_What the task asks:_
Could you write out the lines below exactly, beginning with the first and finishing with the one that contains "shows no significant"?

[Collected data]

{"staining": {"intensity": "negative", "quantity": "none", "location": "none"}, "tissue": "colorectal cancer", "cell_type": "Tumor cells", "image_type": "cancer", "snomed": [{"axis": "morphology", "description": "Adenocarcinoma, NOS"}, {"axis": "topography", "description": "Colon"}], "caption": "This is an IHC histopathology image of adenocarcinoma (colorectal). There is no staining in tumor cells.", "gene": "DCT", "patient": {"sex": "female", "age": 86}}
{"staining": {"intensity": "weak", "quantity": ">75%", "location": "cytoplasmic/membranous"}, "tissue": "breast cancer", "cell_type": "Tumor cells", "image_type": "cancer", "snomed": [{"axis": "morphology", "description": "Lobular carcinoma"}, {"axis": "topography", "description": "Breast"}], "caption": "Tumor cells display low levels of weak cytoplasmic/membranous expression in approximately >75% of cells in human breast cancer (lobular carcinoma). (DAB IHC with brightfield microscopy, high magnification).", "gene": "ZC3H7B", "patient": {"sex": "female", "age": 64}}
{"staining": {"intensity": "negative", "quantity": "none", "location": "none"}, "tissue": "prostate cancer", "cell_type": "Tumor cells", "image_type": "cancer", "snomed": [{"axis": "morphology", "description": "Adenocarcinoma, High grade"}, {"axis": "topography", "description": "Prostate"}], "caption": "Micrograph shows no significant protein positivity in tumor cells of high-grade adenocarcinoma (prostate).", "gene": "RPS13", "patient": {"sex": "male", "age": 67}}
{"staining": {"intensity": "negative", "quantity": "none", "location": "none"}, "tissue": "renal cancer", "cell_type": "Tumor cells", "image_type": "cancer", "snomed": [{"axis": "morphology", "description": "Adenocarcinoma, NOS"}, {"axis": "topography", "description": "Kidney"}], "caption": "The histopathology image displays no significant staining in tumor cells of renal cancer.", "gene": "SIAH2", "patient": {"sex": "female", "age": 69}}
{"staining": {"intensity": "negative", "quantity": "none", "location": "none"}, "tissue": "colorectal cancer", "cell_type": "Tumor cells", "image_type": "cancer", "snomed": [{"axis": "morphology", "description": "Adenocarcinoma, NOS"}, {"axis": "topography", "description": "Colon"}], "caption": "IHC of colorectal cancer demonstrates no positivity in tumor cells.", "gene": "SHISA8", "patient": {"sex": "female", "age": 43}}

_Worked solution:_
{"staining": {"intensity": "negative", "quantity": "none", "location": "none"}, "tissue": "colorectal cancer", "cell_type": "Tumor cells", "image_type": "cancer", "snomed": [{"axis": "morphology", "description": "Adenocarcinoma, NOS"}, {"axis": "topography", "description": "Colon"}], "caption": "This is an IHC histopathology image of adenocarcinoma (colorectal). There is no staining in tumor cells.", "gene": "DCT", "patient": {"sex": "female", "age": 86}}
{"staining": {"intensity": "weak", "quantity": ">75%", "location": "cytoplasmic/membranous"}, "tissue": "breast cancer", "cell_type": "Tumor cells", "image_type": "cancer", "snomed": [{"axis": "morphology", "description": "Lobular carcinoma"}, {"axis": "topography", "description": "Breast"}], "caption": "Tumor cells display low levels of weak cytoplasmic/membranous expression in approximately >75% of cells in human breast cancer (lobular carcinoma). (DAB IHC with brightfield microscopy, high magnification).", "gene": "ZC3H7B", "patient": {"sex": "female", "age": 64}}
{"staining": {"intensity": "negative", "quantity": "none", "location": "none"}, "tissue": "prostate cancer", "cell_type": "Tumor cells", "image_type": "cancer", "snomed": [{"axis": "morphology", "description": "Adenocarcinoma, High grade"}, {"axis": "topography", "description": "Prostate"}], "caption": "Micrograph shows no significant protein positivity in tumor cells of high-grade adenocarcinoma (prostate).", "gene": "RPS13", "patient": {"sex": "male", "age": 67}}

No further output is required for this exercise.